What a sweet story! She is adorable.


----------



## MaddiesMom (Apr 1, 2007)

Amy- Your daughter is adorable and your story so cute!


----------



## Rita (Jan 1, 2007)

Amy. Violet is so adorable. Love the story. Don't we all want to be "NEW" some days. LOL


----------



## ama0722 (Nov 28, 2006)

She is adorable and sounds even cuter in preson! 

I love cute glasses too! I have a new pair that they are black but have pink insides- DH made fun of htem but everytime I wear them I get so many compliments that they flatter my skin tone (pasty!)


----------



## RikiDaisyDixie (Apr 15, 2008)

*I want to be new too*

Yep. Your daughter is right.
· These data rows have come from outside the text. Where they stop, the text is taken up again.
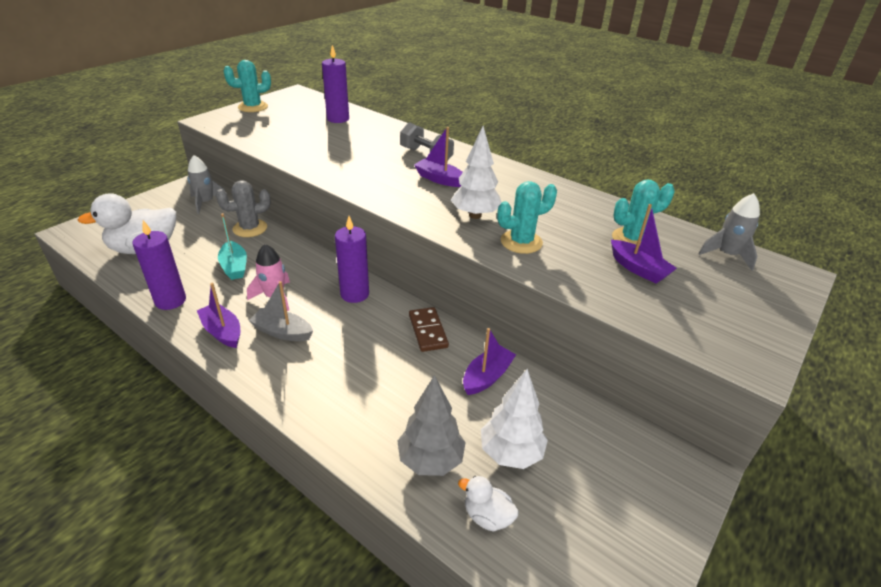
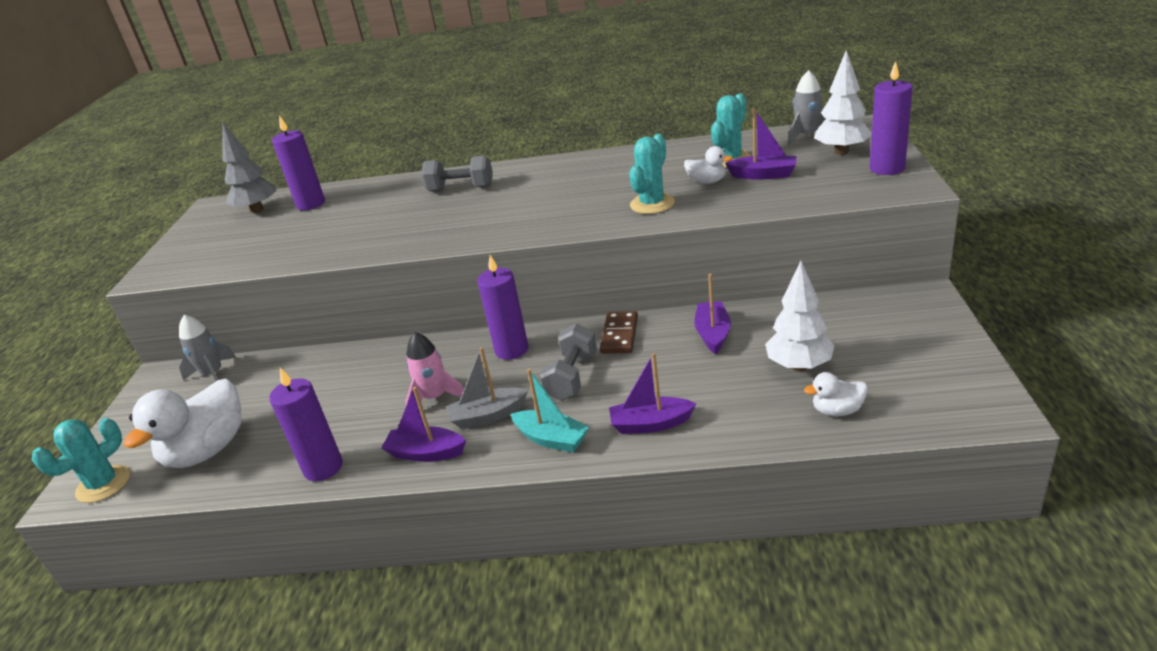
camera: 30 degrees left, 5 degrees down
(234, 267) = (348, 402): turquoise boat -> turquoise boat (551, 439)
(250, 228) = (310, 365): grey cactus -> none
(253, 107) = (184, 240): turquoise cactus -> turquoise cactus (103, 484)
(360, 341) = (572, 377): none -> grey dumbbell
(428, 331) = (620, 335): brown domino -> brown domino turned 60 degrees clockwise
(430, 460) = (750, 409): grey tree -> grey tree (257, 210)
(439, 179) = (506, 199): purple boat -> purple boat (651, 424)
(475, 215) = (583, 207): white tree -> white tree (841, 152)
(586, 248) = (707, 182): none -> white duck
(755, 329) = (887, 168): none -> purple candle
I want to be new too.
I look in the mirror at 52 and have no clue who is staring back in the mirror!

Thank goodness the dogs still think I am cute!
Linda


----------



## JASHavanese (Apr 24, 2007)

Violet sounds like a doll!!! Wait till she tells you she's not going to celebrate another birthday because she's so old......uh huh then what does that make us?


----------



## JanB (Oct 26, 2007)

Amy, cute, cute, cute! Both the story and Violet 

I have a journal of cute things my kids said and did. Now at 19 and 22 they still love to read it and laugh. When my DD turned 5 she asked me when I was going to be five again. No death for her, she thought at a certain age you started going backward and started all over again ound:


----------



## Posh's Mom (Dec 20, 2007)

Jan that is a great story about your daughter.

I fear Violet knows too many dogs and "older" people that have died because they have become "old." Perhaps, this is her fear. She is coping better with the whole four thing now!


----------